I hope the voters of Georgia have long memories come election time. The 7 ‘non-furlough compliant’ legislators are just a drop in the bucket of what I’m sure are many misdeeds that commonly take place on Capitol Hill.

td

January 27th, 2010
9:50 am

Jack Stilton, So how is the legislature suppose to give these raises and no benefits cuts to state employees? We have a state Constitution that says we have to balance the budget each and every year. Most citizens of Georgia have taken pay cuts or even layoffs the past couple of years, so they should now have to pay higher taxes for you to get a raise and not have to sacrifice anything?

Mrs. Glenn Richardson

January 27th, 2010
11:10 am

I furloughed Glenn for life.

And if Mark’s handed out 30 appointments in 11 days–where’s mine? I’m the best thing that ever happened to him.

GA Bureaucrat

January 27th, 2010
11:16 am

I am a state employee who is grateful to have a job even in the face of no cost of living increase in 3 years, furlough days and higher insurance and benefit cost. My income is shrinking but so is the income of many of my friends and neighbors. I made more in private industry before coming to the state but I love being a public servant and doing something worthwhile for my neighbors in the state of Georgia.

As the Governor said in the State of the State address… many of us are working for 2-3 people now and the state is being very careful to cut budgets without cutting the critical services our citizens need (educators, police, child support workers, family advocates, workers compensation, labor, mental health workers, foresters, HERO truck drivers, consumer protection lawyers, agriculture inspectors… the list goes on and on…

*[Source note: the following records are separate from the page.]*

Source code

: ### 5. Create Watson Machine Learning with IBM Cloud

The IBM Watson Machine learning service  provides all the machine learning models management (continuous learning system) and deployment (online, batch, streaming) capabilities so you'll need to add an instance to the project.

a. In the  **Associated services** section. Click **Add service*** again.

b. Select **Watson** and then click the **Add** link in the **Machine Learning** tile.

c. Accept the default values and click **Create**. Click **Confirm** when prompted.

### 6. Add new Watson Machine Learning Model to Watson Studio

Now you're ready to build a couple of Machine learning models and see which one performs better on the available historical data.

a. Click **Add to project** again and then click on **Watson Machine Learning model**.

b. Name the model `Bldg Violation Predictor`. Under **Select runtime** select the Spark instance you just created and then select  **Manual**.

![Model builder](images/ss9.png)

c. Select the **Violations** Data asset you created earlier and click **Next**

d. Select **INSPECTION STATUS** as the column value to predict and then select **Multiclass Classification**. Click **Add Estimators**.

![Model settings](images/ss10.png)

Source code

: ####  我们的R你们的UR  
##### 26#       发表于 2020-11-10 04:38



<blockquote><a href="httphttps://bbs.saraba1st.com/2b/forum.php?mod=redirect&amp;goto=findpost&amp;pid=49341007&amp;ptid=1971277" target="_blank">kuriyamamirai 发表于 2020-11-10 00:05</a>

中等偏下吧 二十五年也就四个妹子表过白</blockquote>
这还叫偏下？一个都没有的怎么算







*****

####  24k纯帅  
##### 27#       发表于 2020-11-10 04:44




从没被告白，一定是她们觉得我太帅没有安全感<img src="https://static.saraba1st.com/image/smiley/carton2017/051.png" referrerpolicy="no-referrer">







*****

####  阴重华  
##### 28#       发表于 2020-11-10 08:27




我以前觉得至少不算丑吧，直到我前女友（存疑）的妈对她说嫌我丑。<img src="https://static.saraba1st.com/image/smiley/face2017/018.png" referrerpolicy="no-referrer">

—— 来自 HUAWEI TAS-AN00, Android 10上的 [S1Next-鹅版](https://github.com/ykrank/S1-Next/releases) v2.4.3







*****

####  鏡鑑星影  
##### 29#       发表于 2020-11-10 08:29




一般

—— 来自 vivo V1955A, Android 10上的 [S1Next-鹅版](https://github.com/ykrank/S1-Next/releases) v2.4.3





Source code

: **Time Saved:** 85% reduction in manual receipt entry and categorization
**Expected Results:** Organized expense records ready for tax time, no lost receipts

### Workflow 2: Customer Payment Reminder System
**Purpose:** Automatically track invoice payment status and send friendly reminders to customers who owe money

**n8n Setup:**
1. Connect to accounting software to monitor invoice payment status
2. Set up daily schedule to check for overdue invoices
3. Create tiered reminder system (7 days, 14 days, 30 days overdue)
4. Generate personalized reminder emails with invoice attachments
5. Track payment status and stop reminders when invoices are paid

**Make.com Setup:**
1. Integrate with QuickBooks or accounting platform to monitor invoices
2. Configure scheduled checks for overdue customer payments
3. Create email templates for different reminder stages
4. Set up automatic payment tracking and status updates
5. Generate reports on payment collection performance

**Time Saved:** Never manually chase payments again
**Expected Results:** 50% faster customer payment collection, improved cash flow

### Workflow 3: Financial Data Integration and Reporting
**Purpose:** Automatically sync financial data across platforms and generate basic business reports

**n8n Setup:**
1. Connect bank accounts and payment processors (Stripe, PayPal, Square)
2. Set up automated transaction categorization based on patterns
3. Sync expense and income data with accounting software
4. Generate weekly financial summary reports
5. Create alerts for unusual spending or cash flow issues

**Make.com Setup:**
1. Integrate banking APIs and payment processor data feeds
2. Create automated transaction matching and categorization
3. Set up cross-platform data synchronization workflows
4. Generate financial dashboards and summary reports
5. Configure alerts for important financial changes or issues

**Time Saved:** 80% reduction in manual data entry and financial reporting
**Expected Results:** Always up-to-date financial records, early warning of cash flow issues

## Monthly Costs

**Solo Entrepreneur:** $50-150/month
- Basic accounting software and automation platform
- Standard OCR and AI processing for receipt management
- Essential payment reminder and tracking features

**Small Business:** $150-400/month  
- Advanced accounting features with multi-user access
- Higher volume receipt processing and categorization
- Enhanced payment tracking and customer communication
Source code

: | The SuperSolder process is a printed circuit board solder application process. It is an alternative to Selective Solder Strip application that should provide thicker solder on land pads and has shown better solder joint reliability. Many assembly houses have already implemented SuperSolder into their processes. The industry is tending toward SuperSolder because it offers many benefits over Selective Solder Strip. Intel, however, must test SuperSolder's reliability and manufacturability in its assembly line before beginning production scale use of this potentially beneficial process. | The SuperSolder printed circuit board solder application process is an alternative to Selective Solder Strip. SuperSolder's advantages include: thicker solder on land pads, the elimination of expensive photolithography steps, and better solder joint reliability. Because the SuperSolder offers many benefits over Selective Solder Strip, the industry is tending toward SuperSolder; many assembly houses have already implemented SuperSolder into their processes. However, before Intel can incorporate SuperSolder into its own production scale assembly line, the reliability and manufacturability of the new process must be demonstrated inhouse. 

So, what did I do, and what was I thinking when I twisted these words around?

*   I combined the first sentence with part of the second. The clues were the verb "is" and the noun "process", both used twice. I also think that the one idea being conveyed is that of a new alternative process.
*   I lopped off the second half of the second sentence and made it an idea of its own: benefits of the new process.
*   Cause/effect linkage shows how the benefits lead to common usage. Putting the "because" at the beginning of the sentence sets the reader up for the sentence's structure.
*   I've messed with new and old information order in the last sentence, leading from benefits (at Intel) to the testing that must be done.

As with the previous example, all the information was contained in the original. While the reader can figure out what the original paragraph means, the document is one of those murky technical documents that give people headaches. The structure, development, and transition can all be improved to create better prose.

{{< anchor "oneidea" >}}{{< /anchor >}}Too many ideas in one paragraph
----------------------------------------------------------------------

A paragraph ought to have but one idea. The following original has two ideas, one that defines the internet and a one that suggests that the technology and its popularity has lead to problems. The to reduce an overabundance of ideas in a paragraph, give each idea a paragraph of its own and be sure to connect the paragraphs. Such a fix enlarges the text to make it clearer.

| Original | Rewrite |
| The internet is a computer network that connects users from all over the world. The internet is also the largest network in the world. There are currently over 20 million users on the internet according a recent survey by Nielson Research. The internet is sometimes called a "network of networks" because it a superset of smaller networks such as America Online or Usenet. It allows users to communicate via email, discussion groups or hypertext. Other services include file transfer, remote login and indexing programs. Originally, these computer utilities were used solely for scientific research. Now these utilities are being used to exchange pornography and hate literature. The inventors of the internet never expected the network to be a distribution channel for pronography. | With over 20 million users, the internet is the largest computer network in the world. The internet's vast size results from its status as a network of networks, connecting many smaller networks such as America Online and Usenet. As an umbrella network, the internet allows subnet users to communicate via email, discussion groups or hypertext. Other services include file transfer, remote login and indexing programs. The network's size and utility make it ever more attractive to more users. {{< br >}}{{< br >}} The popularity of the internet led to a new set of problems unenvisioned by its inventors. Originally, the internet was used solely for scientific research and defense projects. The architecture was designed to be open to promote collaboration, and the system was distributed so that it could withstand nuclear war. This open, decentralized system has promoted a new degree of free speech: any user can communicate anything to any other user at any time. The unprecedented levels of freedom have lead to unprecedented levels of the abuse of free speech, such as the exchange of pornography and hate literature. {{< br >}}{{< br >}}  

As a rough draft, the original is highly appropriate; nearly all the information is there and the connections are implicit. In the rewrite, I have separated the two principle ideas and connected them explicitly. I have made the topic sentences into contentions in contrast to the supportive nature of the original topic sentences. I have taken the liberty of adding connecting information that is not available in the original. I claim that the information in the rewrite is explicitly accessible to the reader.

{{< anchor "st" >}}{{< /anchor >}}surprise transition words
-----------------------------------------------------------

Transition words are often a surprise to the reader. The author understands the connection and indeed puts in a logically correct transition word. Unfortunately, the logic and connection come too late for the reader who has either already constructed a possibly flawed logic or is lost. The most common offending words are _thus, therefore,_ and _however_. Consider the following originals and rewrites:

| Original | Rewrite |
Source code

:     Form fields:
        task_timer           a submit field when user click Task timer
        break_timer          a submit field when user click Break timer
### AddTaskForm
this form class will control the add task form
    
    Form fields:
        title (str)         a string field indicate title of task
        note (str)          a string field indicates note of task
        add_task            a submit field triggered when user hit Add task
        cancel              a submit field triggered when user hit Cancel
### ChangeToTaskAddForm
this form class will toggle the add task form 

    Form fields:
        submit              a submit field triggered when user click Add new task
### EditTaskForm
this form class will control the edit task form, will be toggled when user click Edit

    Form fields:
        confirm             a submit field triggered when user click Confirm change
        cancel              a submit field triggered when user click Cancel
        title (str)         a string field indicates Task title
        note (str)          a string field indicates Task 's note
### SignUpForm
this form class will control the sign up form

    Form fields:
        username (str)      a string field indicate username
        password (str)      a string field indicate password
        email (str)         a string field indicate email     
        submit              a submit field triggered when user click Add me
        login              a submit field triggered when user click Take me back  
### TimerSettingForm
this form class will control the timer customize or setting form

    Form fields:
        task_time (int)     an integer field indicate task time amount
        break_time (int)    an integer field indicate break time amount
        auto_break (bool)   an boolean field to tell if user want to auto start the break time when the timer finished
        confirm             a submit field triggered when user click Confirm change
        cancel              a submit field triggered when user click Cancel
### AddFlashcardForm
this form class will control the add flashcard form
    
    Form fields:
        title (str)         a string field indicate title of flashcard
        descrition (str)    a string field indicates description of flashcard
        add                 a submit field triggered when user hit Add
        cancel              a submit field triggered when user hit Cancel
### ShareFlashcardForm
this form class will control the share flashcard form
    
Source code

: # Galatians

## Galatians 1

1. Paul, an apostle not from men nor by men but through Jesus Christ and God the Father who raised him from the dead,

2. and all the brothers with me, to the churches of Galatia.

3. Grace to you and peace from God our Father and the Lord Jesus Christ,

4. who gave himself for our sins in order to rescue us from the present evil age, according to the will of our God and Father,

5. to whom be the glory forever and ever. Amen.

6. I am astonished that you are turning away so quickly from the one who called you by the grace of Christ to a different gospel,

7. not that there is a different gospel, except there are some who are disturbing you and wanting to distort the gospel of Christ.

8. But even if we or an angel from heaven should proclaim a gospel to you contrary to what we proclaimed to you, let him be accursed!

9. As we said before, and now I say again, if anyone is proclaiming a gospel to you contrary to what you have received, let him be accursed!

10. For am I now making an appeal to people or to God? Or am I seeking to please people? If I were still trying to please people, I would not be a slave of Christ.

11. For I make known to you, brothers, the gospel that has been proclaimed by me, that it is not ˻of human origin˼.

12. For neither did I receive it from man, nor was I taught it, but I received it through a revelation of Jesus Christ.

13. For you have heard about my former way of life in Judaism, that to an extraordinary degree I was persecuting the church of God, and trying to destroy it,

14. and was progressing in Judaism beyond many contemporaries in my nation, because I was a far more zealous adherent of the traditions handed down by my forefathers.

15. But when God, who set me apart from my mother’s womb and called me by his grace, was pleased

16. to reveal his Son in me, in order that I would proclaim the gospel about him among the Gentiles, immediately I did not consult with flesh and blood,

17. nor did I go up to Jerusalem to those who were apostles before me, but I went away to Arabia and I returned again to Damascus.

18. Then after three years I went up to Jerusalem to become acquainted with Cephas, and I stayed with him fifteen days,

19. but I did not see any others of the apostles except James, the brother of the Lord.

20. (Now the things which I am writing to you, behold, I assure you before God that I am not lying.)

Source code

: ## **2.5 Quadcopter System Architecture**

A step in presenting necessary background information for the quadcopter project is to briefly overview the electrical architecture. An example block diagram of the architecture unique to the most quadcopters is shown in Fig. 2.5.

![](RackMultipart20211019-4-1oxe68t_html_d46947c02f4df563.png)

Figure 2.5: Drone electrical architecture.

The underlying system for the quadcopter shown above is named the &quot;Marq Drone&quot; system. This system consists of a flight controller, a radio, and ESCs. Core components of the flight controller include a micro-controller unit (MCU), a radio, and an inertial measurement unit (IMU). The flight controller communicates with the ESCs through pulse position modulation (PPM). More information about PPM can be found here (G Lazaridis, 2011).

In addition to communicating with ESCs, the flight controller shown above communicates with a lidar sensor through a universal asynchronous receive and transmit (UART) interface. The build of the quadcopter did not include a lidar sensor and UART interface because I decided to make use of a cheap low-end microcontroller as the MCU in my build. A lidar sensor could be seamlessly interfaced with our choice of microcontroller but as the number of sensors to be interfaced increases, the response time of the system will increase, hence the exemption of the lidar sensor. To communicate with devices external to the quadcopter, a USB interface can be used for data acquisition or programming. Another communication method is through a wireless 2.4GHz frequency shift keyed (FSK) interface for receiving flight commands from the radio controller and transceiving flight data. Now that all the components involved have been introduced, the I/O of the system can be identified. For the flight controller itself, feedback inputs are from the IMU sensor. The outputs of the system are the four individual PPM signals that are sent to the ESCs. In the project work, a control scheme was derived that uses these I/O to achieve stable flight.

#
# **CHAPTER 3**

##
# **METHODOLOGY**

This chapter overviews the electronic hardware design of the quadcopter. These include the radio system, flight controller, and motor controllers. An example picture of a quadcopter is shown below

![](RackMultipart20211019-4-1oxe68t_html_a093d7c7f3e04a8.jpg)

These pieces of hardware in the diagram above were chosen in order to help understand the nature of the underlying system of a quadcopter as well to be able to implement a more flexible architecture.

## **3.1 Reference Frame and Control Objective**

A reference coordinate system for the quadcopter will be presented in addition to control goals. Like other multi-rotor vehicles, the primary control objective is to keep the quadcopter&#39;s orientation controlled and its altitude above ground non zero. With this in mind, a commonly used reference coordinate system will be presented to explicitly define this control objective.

Georgia is a strong state. Times will get better and when they do I hope our legislature remembers our sacrifice and willingness to take low pay and work some hard jobs to serve our citizens.

I am pleased to hear that most of our legislators feel they can sacrifice too. And there are 250,000 of us state employees (including teachers) who will also remember come election time.

johnboy

January 27th, 2010
11:33 am

if they cant abide by the rules like the rest of the people deduct their pay check. if that isnt agreeable to them dont run for office

julie

January 27th, 2010
2:25 pm

“Rep. David Lucas of Macon and Rep. Earnest “Coach” Williams of Avondale Estates said they oppose the furloughs on principle. Both said the leadership ordered the days without consulting members, who ran for the office with the expectation they would be paid a certain salary.”

?? Didn’t every state employee who has been furloughed take their position with the expectation of a certain salary? How many state employees were consulted about getting furloughed? My husband certainly wasn’t, nor were the daycare workers at my son’s daycare. We’ve all had to suck it up and deal with it, happily or not. The legislators should do the same, and these two should be hounded into compliance.